● **Instruction**:
Copy the lines of the listing below verbatim, starting with the line that contains "Stockumer Philip Ian" and going on through the line that contains "weit über klassische…". Include both of those lines and nothing else.

====== Data under study

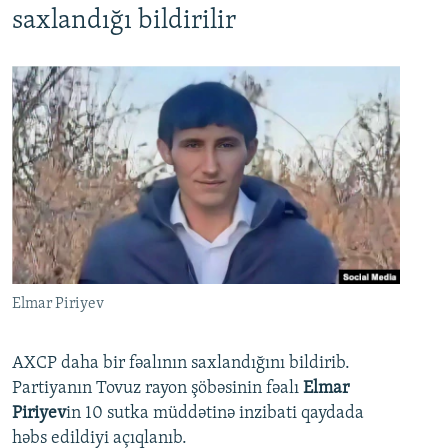
saxlandığı bildirilir
Elmar Piriyev
AXCP daha bir fəalının saxlandığını bildirib.
Partiyanın Tovuz rayon şöbəsinin fəalı
Elmar
Piriyev
in 10 sutka müddətinə inzibati qaydada
həbs edildiyi açıqlanıb.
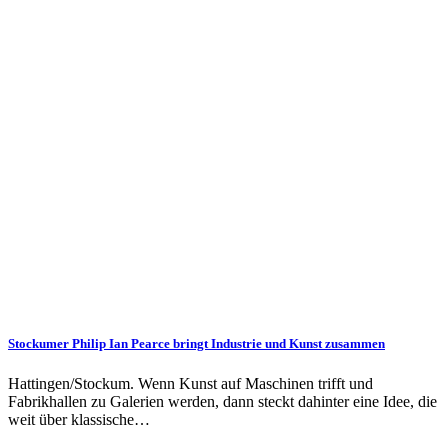
Stockumer Philip Ian Pearce bringt Industrie und Kunst zusammen
Hattingen/Stockum. Wenn Kunst auf Maschinen trifft und
Fabrikhallen zu Galerien werden, dann steckt dahinter eine Idee, die
weit über klassische…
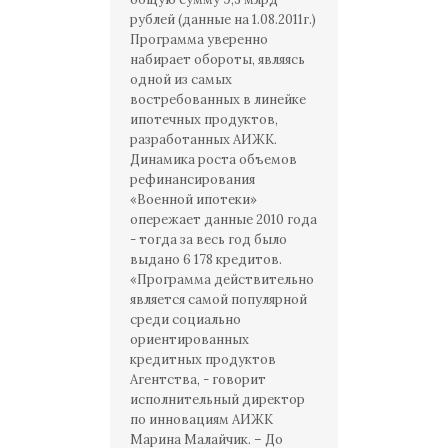
рублей (данные на 1.08.2011г.)
Программа уверенно
набирает обороты, являясь
одной из самых
востребованных в линейке
ипотечных продуктов,
разработанных АИЖК.
Динамика роста объемов
рефинансирования
«Военной ипотеки»
опережает данные 2010 года
- тогда за весь год было
выдано 6 178 кредитов.
«Программа действительно
является самой популярной
среди социально
ориентированных
кредитных продуктов
Агентства, - говорит
исполнительный директор
по инновациям АИЖК
Марина Малайчик. – До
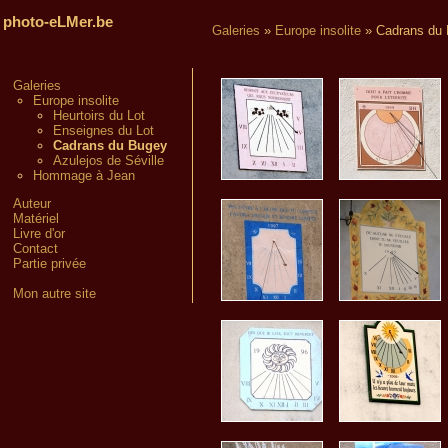
photo-eLMer.be
Galeries
»
Europe insolite
»
Cadrans du
Galeries
Europe insolite
Heurtoirs du Lot
Enseignes du Lot
Cadrans du Bugey
Azulejos de Séville
Hommage à Jean
Auteur
Matériel
Livre d'or
Contact
Partie privée
Mon autre site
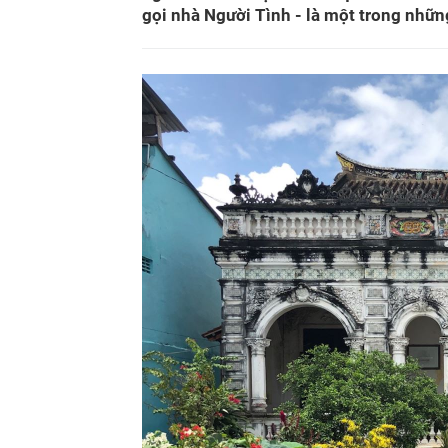
gọi nhà Người Tình - là một trong những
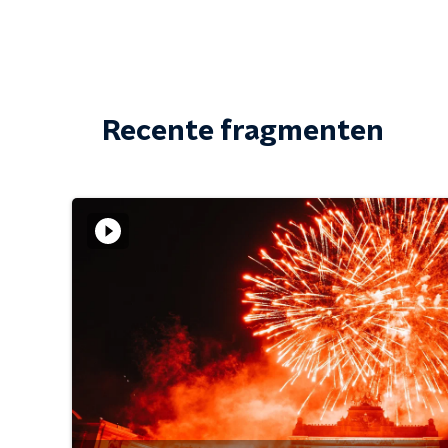
Recente fragmenten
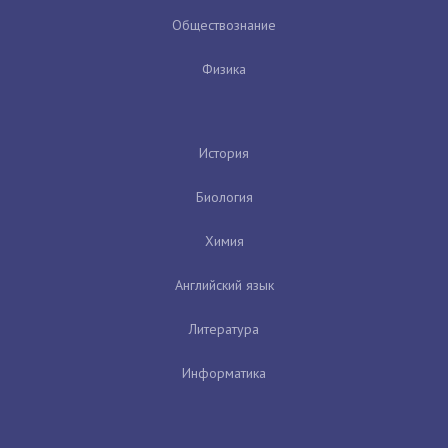
Обществознание
Физика
История
Биология
Химия
Английский язык
Литература
Информатика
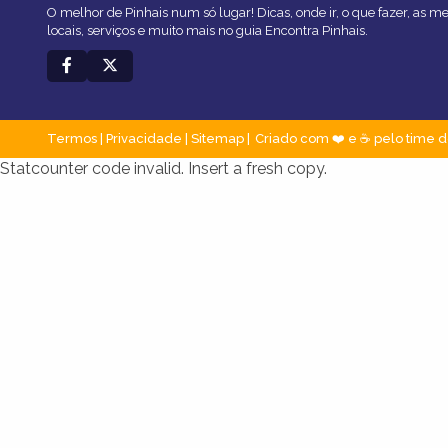
O melhor de Pinhais num só lugar! Dicas, onde ir, o que fazer, as 
locais, serviços e muito mais no guia Encontra Pinhais.
Termos
|
Privacidade
|
Sitemap
Criado com ❤️ e ☕ pelo time d
Statcounter code invalid. Insert a fresh copy.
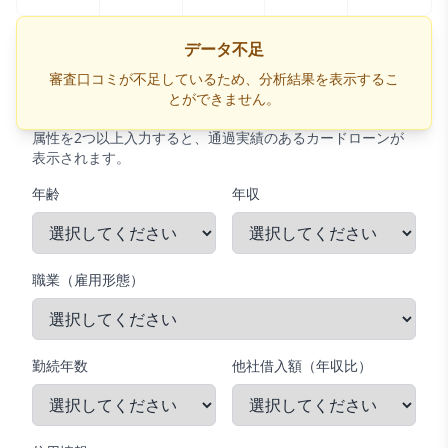
データ不足
あなたと近い属性の人が通過したカードローン
審査口コミが不足しているため、分析結果を表示するこ
を探す
とができません。
属性を2つ以上入力すると、通過実績のあるカードローンが
表示されます。
年齢
年収
職業（雇用形態）
勤続年数
他社借入額（年収比）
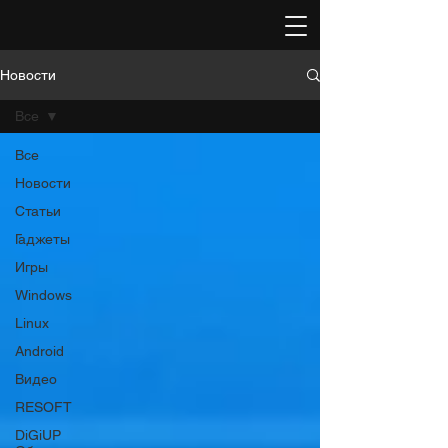
Новости
Все
Все
Новости
Статьи
Гаджеты
Игры
Windows
Linux
Android
Видео
RESOFT
DiGiUP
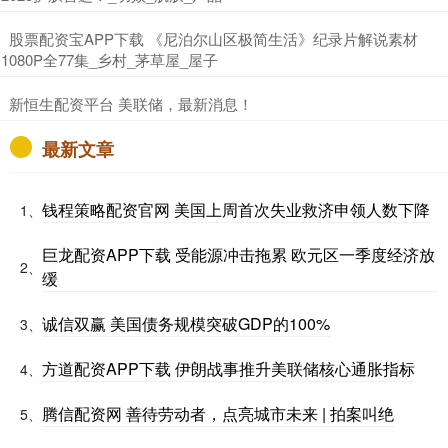
​股票配资宝APP下载 《尼泊尔山区极简生活》纪录片解说素材
1080P全77集_乡村_茅草屋_屋子
​新恒生配资平台 美联储，最新消息！
最新文章
钱程策略配资官网 美国上周首次失业救济申领人数下降
1、
巨龙配资APP下载 受能源冲击拖累 欧元区一季度经济放
2、
缓
诚信双赢 美国债务规模突破GDP的100%
3、
方道配资APP下载 伊朗战事推升美联储核心通胀指标
4、
腾信配资网 善待劳动者，点亮城市未来 | 拍案叫绝
5、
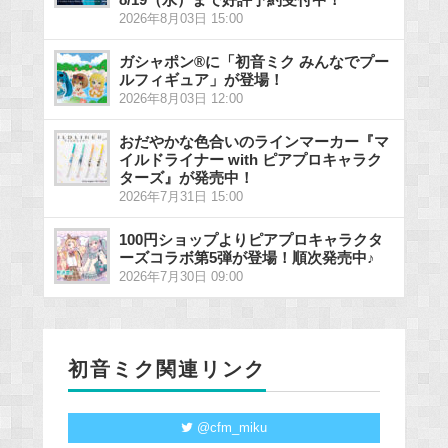
2026年8月03日 15:00
ガシャポン®に「初音ミク みんなでプー
ルフィギュア」が登場！
2026年8月03日 12:00
おだやかな色合いのラインマーカー『マ
イルドライナー with ピアプロキャラク
ターズ』が発売中！
2026年7月31日 15:00
100円ショップよりピアプロキャラクタ
ーズコラボ第5弾が登場！順次発売中♪
2026年7月30日 09:00
初音ミク関連リンク
@cfm_miku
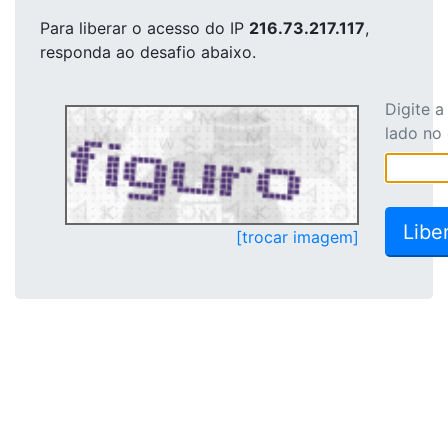
Para liberar o acesso
do IP
216.73.217.117
,
responda ao desafio abaixo.
Digite 
lado no
[trocar imagem]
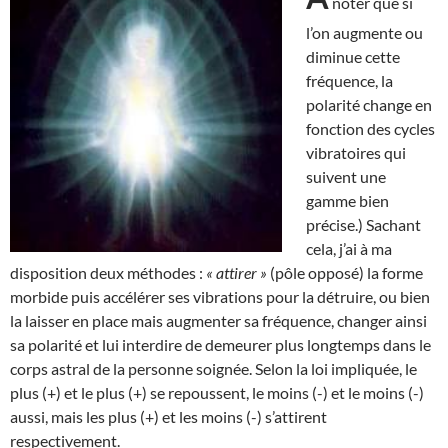
noter que si
l’on augmente ou
diminue cette
fréquence, la
polarité change en
fonction des cycles
vibratoires qui
suivent une
gamme bien
précise.) Sachant
cela, j’ai à ma
disposition deux méthodes :
« attirer »
(pôle opposé) la forme
morbide puis accélérer ses vibrations pour la détruire, ou bien
la laisser en place mais augmenter sa fréquence, changer ainsi
sa polarité et lui interdire de demeurer plus longtemps dans le
corps astral de la personne soignée. Selon la loi impliquée, le
plus (+) et le plus (+) se repoussent, le moins (-) et le moins (-)
aussi, mais les plus (+) et les moins (-) s’attirent
respectivement.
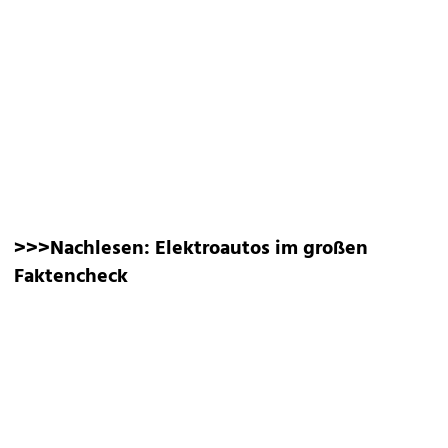
>>>Nachlesen:
Elektroautos im großen
Faktencheck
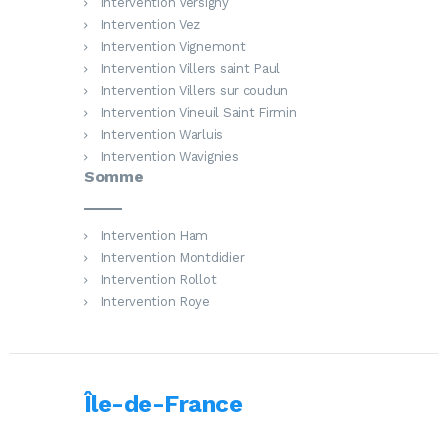
Intervention Versigny
Intervention Vez
Intervention Vignemont
Intervention Villers saint Paul
Intervention Villers sur coudun
Intervention Vineuil Saint Firmin
Intervention Warluis
Intervention Wavignies
Somme
Intervention Ham
Intervention Montdidier
Intervention Rollot
Intervention Roye
Île-de-France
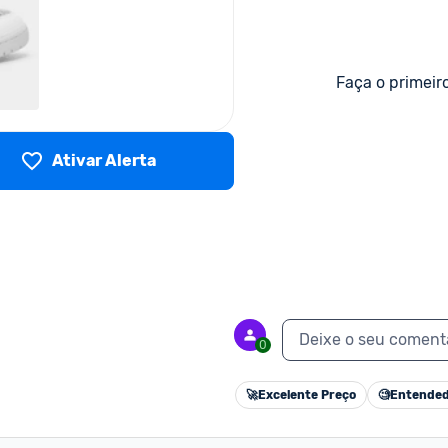
Faça o primeir
Ativar Alerta
Deixe o seu coment
0
🚀
Excelente Preço
🧐
Entended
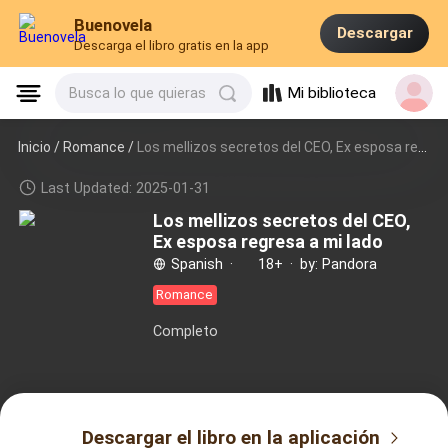
Buenovela
Descargar
Descarga el libro gratis en la app
Mi biblioteca
Busca lo que quieras
Inicio /
Romance
/
Los mellizos secretos del CEO, Ex esposa regresa a mi lado
Last Updated: 2025-01-31
Los mellizos secretos del CEO,
Ex esposa regresa a mi lado
Spanish
·
18+
·
by: Pandora
Romance
Completo
Descargar el libro en la aplicación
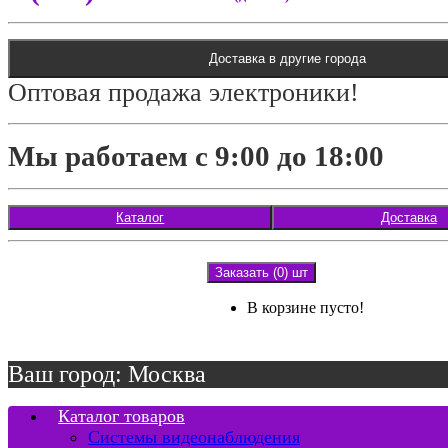
Доставка в другие города
Оптовая продажа электроники!
Мы работаем с 9:00 до 18:00
Каталог
Доставка
Заказать (0) шт
В корзине пусто!
Ваш город: Москва
Каталог товаров
Системы видеонаблюдения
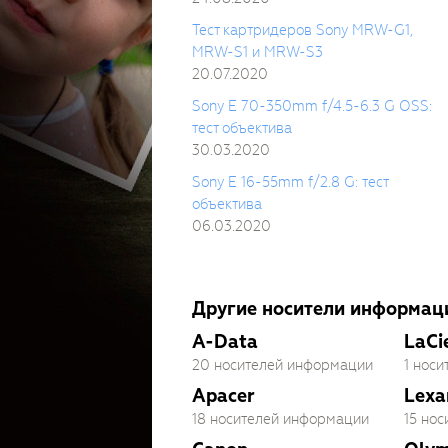
Тест картридеров Sony MRW-G1,
MRW-S1 и MRW-S3
20.07.2020
Sony E 70-350mm f/4.5-6.3 G OSS:
тест объектива
30.03.2020
Sony E 16-55mm f/2.8 G: тест
объектива
06.03.2020
Другие носители информац
A-Data
LaCi
20 носителей информации
1 нос
Apacer
Lexa
18 носителей информации
15 но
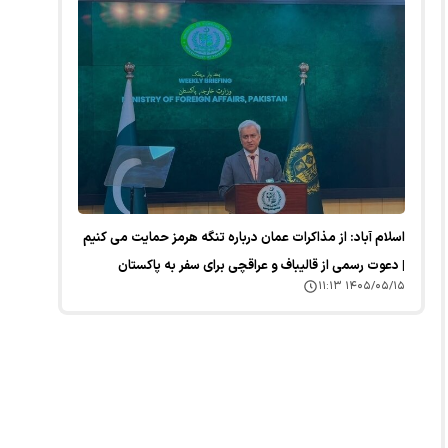
اسلام آباد: از مذاکرات عمان درباره تنگه هرمز حمایت می کنیم
| دعوت رسمی از قالیباف و عراقچی برای سفر به پاکستان
۱۴۰۵/۰۵/۱۵ ۱۱:۱۳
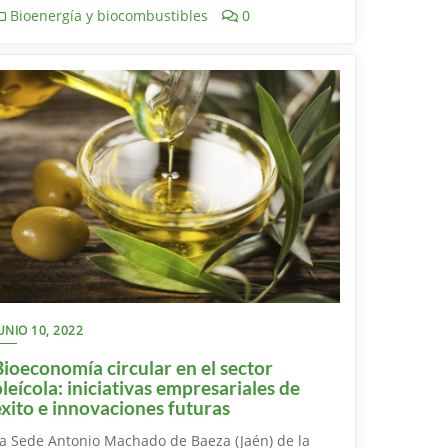
Bioenergía y biocombustibles
0
UNIO 10, 2022
Bioeconomía circular en el sector
oleícola: iniciativas empresariales de
éxito e innovaciones futuras
a Sede Antonio Machado de Baeza (Jaén) de la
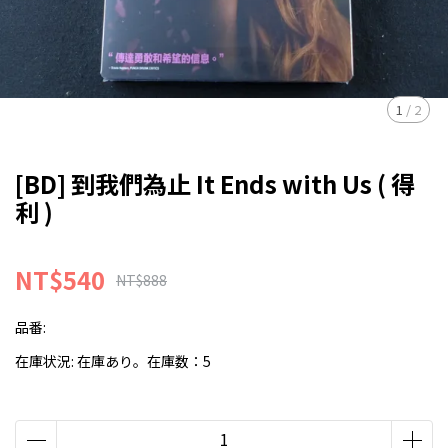
1
/
2
[BD] 到我們為止 It Ends with Us ( 得
利 )
NT$540
NT$888
品番:
在庫状況:
在庫あり。在庫数：5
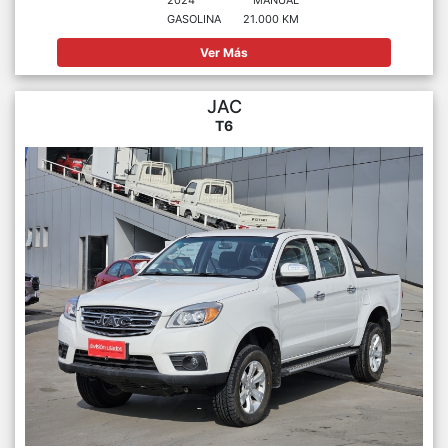
GASOLINA
21.000 KM
Ver Más
JAC
T6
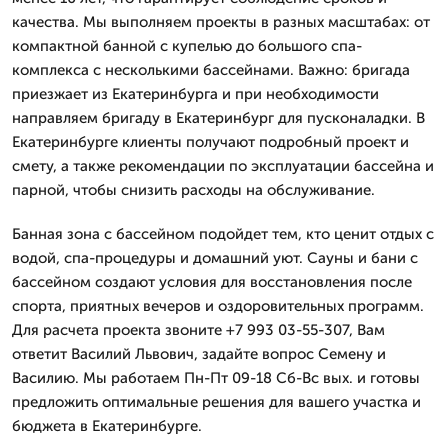
качества. Мы выполняем проекты в разных масштабах: от
компактной банной с купелью до большого спа-
комплекса с несколькими бассейнами. Важно: бригада
приезжает из Екатеринбурга и при необходимости
направляем бригаду в Екатеринбург для пусконаладки. В
Екатеринбурге клиенты получают подробный проект и
смету, а также рекомендации по эксплуатации бассейна и
парной, чтобы снизить расходы на обслуживание.
Банная зона с бассейном подойдет тем, кто ценит отдых с
водой, спа-процедуры и домашний уют. Сауны и бани с
бассейном создают условия для восстановления после
спорта, приятных вечеров и оздоровительных программ.
Для расчета проекта звоните +7 993 03-55-307, Вам
ответит Василий Львович, задайте вопрос Семену и
Василию. Мы работаем Пн-Пт 09-18 Сб-Вс вых. и готовы
предложить оптимальные решения для вашего участка и
бюджета в Екатеринбурге.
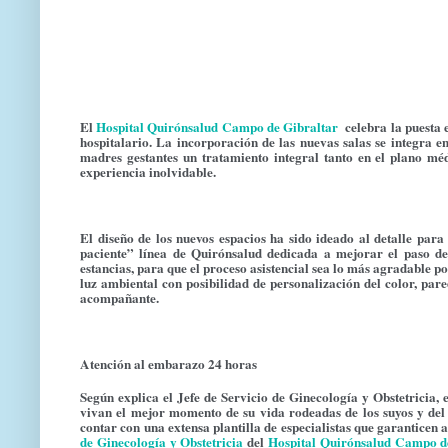
El
Hospital Quirónsalud Campo de Gibraltar
celebra la puesta
hospitalario. La incorporación de las nuevas salas se integra e
madres gestantes un tratamiento integral tanto en el plano m
experiencia inolvidable.
El diseño de los nuevos espacios ha sido ideado al detalle pa
paciente” línea de Quirónsalud dedicada a mejorar el paso de 
estancias, para que el proceso asistencial sea lo más agradable po
luz ambiental con posibilidad de personalización del color, pare
acompañante.
Atención al embarazo 24 horas
Según explica el Jefe de Servicio de Ginecología y Obstetricia, 
vivan el mejor momento de su vida rodeadas de los suyos y d
contar con una extensa plantilla de especialistas que garanticen 
de Ginecología y Obstetricia
del
Hospital Quirónsalud Campo d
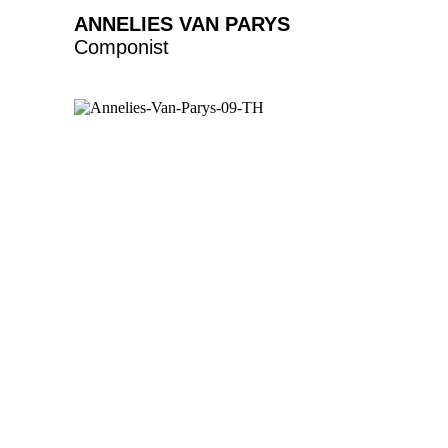
ANNELIES VAN PARYS
Componist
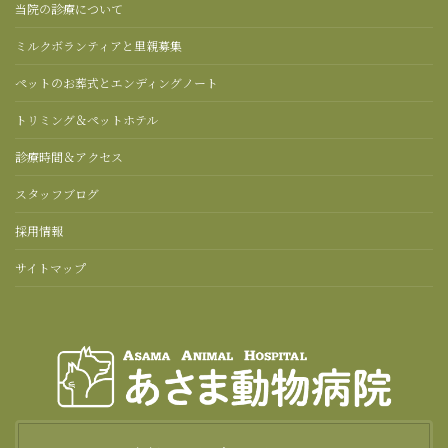
当院の診療について
ミルクボランティアと里親募集
ペットのお葬式とエンディングノート
トリミング＆ペットホテル
診療時間＆アクセス
スタッフブログ
採用情報
サイトマップ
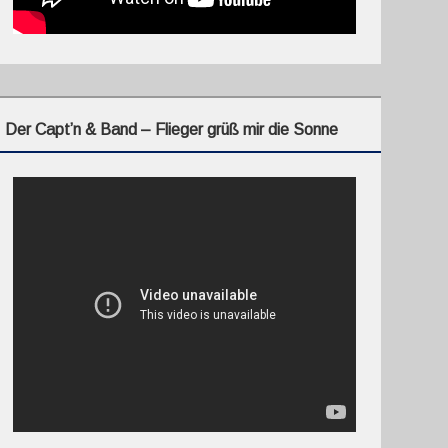
Der Capt’n & Band – Flieger grüß mir die Sonne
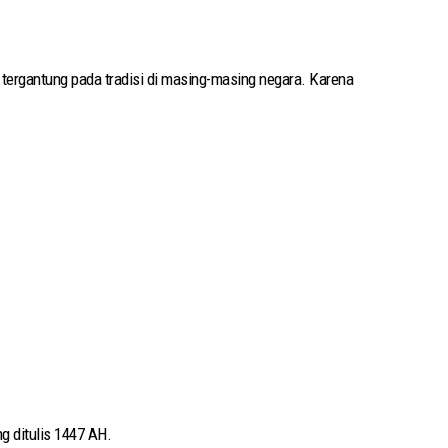
, tergantung pada tradisi di masing-masing negara. Karena
ng ditulis 1447 AH.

============

● **Solution for this exercise**:
Stockumer Philip Ian Pearce bringt Industrie und Kunst zusammen
Hattingen/Stockum. Wenn Kunst auf Maschinen trifft und
Fabrikhallen zu Galerien werden, dann steckt dahinter eine Idee, die
weit über klassische…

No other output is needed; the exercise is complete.